That’s precisely the point. She is not mature enough to understand that she controls her own actions and her own future. So your job, as a parent, is to set her up in situations where she makes her own good choices in spite of herself. No matter how much you would like it, you cannot control her. You might be able to for another year or two, but, ultimately, everything she does is her choice. She could choose to continue to act out, or choose to follow the rules and live a peaceful, successful, and happy life. You continue to force her to submit and some teenagers will explode in exactly the wrong direction.
In this situation, for whatever reason that you are not able to perceive, she is not able to function normally in your household. She is not able to make good decisions for herself in this environment. You have said repeatedly that she is able to make good choices for herself in a different environment.
Look at it from this direction:
Situation A: You keep her where she is and her levels of anger and frustration continue to mount. You keep battling with her because you are not able to communicate with her, or her with you. Her violence escalates, her peer group gets worse and worse. You send her to boot camp which makes her feel like a prisoner and removes all control she has over her life and her situation. It could either go well, or could backfire and make her seriously hate you for the rest of her life. After five years with this serious trauma having occurred it’s a tossup where she might be.
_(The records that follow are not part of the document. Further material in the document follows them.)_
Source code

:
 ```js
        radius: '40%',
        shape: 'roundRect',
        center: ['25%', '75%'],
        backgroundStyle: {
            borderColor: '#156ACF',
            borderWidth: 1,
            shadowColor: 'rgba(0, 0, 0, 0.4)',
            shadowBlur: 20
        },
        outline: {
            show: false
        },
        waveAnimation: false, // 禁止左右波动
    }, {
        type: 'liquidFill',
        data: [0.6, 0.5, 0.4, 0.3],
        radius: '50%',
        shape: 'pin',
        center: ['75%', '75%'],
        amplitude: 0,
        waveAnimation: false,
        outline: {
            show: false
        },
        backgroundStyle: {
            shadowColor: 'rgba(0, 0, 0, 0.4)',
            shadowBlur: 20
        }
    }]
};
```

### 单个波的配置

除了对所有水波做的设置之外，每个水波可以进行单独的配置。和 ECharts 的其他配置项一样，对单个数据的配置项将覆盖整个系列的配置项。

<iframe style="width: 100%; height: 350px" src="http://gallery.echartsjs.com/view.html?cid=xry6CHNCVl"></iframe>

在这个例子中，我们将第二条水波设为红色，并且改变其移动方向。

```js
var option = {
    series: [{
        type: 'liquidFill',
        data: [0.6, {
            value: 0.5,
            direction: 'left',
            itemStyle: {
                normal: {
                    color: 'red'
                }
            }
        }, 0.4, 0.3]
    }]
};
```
Situation B: You put her back in foster care, as she is at risk in her current situation. She acts sweet as pie, toes the line, does what she needs to do, goes to school, and lives through the next couple years of teenagerhood in a relatively peaceful situation. After a few years of adolescence and development, she might have a better grasp on her relationship with you and her self-destructive behavior patterns as a teenager.
I don’t think are understanding that right now she does not think as you do. I mean, literally does not mentally function in the same way. She is not capable–not because she’s not smart enough, but because teenagers are incapable of thinking abstractly or seeing long-term future consequences as necessarily relevant to their current actions. They are still going through a tremendous mental growth and developing adult-type thinking patterns that allow them to develop the ability to think abstractly, think about long-term future consequences, set long-term goals and strategies for success, and comparing themselves with their peer group in those terms.
Yes, it’s all very logical and straightforward from your point of view, she’s only holding herself back–but she can’t see that, no matter what you do or say, and forcing her is not going to make her understand, it’s only going to make her resent you.
Look, when I was a teenager, I made some very poor choices. I was going through some serious trauma that my parents did not know about. I could have fixed the whole thing by going to them and telling them what had happened, what I was upset about, and asking for the help I needed. My parents are wonderful, loving, supportive, compassionate people and they asked, they did, but I just wasn’t able to open up to them. It just was not something I was capable of doing at fourteen.
All the acting out, all the bad behavior, all of that was a collection of symptoms that reflected how I was feeling, and was no reflection whatsoever on my parents’ actions or lack thereof. They tried clamping down on me and forcing good behavior (which, in my case, extended to my appearance) which had the net negative result of the following reaction, illogical as it may be: “great, X is happening, and all they care about is that I wear too much black. They don’t like that? Let’s see what they think about piercings and tattoos.”
Like it or not, perception is reality, for all of us. What you perceive about her behavior, and what she perceives about it may be two very different things. Like it or not, you do not understand why she is acting this way, but you can still take steps to move the situation to a point of reasonable stability while you try to figure it out.
To put it another way, if I am working with an animal and it starts to act in a way that I don’t like, I have two choices. I can force it to do what I want, or I can stop my own actions, and try to figure out what is causing the behavioral change in the animal. Maybe it doesn’t like the physical environment. Maybe I brought the animal into a room that makes it feel insecure and defensive. I could continue to work with the animal in that room, and punish it when it shows its teeth and doesn’t pay attention because it’s too busy watching out for some perceived danger. Or, I could take it outside and work with it there where it feels comfortable and safe and relaxed.
I’ll bet you can guess how much better we can communicate when both of us feel safe and secure, and how much more we’ll both have learned. You don’t know why she’s acting out, but she is. It’s not that she’s a bad kid, you know that. You also know that there’s something about your environment that causes her to act out–it’s not the rules and structure, because she follows the same rules and structure somewhere else. So what else could it be?